OFFSET can return an array for use with another function. For example, assume you have entered into A1, A2, and A3, the base cell, the number of rows, and the number of columns, respectively, that you wish to have summed. The sum could be found using =SUM(OFFSET(INDIRECT(A1),0,0,A2,A3)).

lets see one question asked in the google docs forum:

Hello, I am a total spreadsheet n00b and I am banging my head on this problem: I have a huge amount of data I need to sum up. Every column has a few thousands rows, and I want to sum them up 16 by 16 in another cell. So, for example: A1:A16 summed in B1, A17:A32 summed in B2, and so on. Is there a clever and quick way of doing this, without manually changing a formula every time but just using one formula? I have tens of these columns to sum up, and it’s driving me kinda crazy, I tried searching for something similar to no avail.

the link to the blog is

https://groups.google.com/a/googleproductforums.com/forum/#!starred/docs/qgKeHI-nJ4A

the solution suggested by me in cell b1 is as follows:

=SUM(OFFSET($A$1,(ROW()-1)*16,,16))

and drag it down

we have taken the first argument reference as cell A1 as absolute reference.

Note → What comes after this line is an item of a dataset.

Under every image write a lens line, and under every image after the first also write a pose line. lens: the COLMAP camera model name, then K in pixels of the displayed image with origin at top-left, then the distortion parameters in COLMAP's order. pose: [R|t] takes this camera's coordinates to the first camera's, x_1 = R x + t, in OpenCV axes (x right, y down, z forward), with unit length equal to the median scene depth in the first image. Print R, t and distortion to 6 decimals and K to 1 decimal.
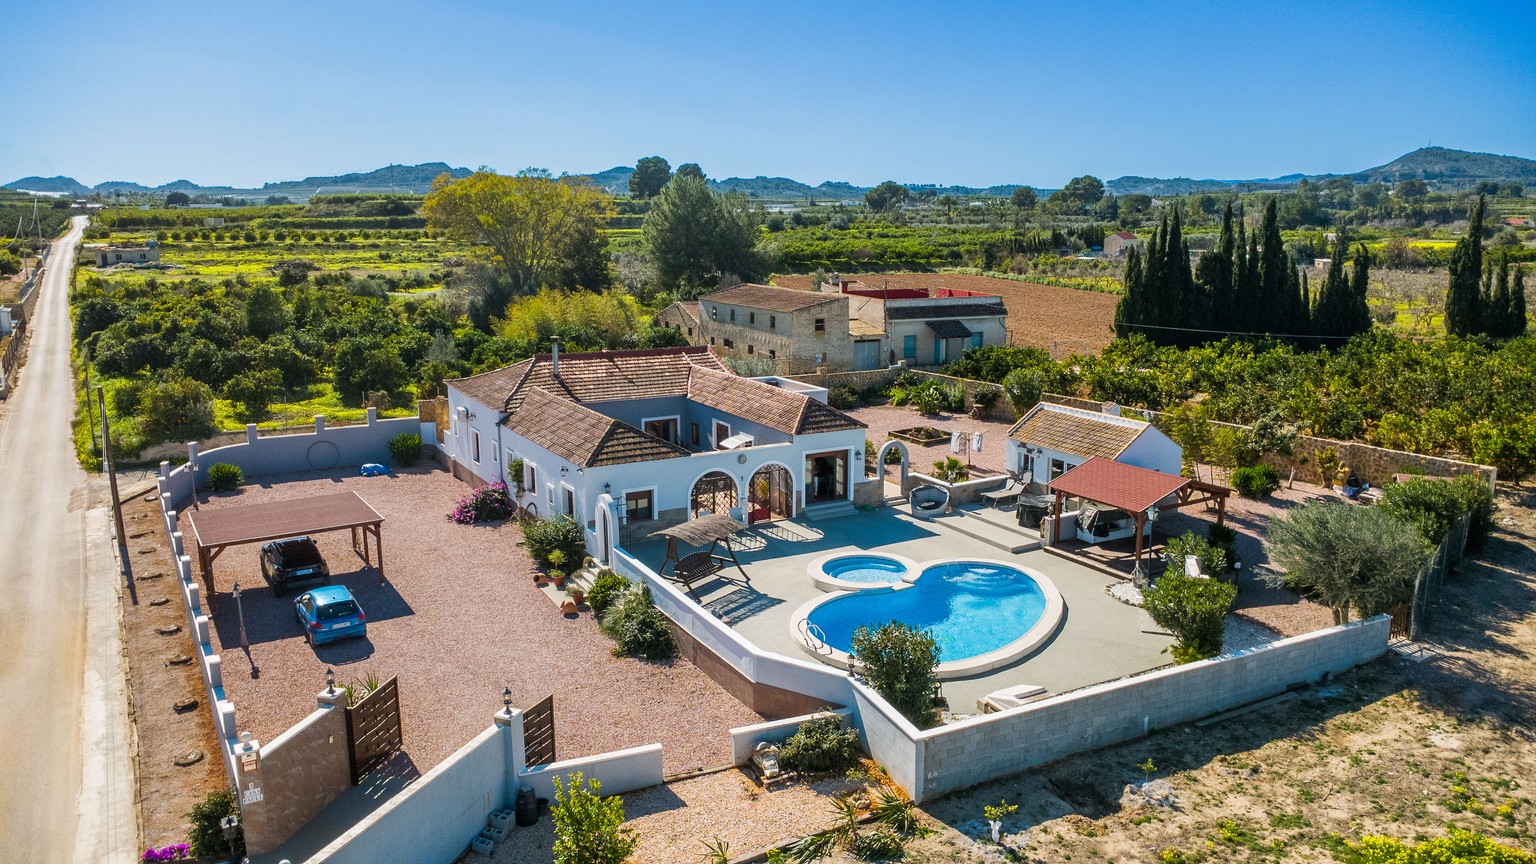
lens RADIAL K [[1083.9, 0, 773.6], [0, 1083.9, 428.1], [0, 0, 1]] dist [0.029793, -0.043220]
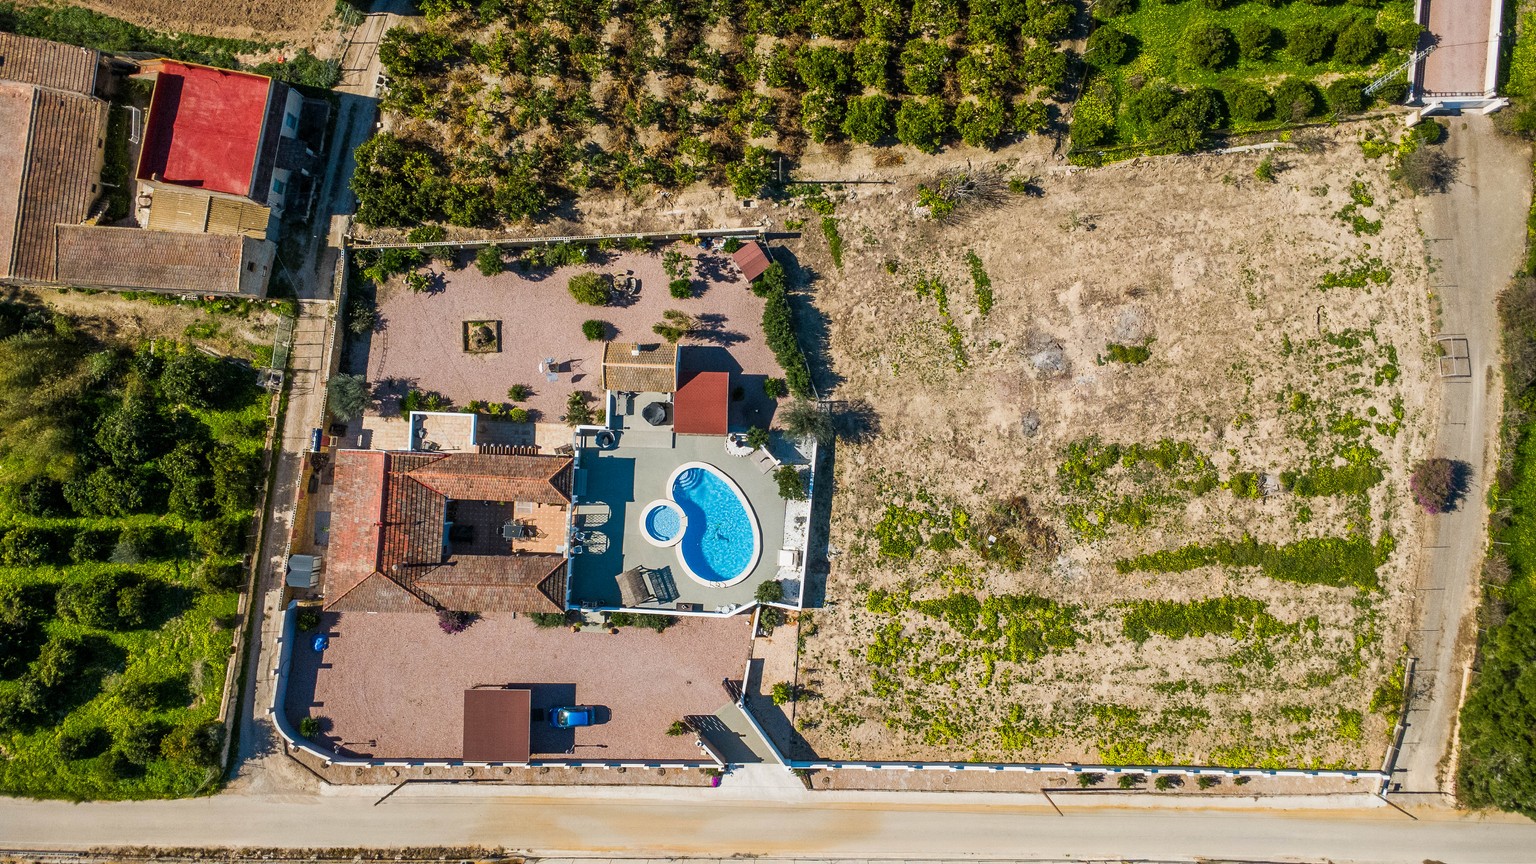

In the second argument is rows we have intelligently put the Row() function, this function will first evaluate the row() function since we are in cell B1 the row function will return 1 We are subtracting 1 from row() function which will give us the value 0 and it is multiplied by 16 and it will result in 0 that means the rows offset is 0 for the first cell indirectly we are setting the cell start the reference cell to A1.

When we drag the formula to cell B2 the row() function gets the value of 2 and subtracting 1 from that will give us the value 1 and multiplying this with 16 will give the reference cell as A17.

The third argument is Columns which we have ignored because there is no column offset the in the question

The fourth argument is height  we have assumed the value 16, since in the question he want to total of sum of every 16 rows

The fifth argument is left since it is a optional one.

If we try to solve the same problem using the other formulas the logic will be complicated.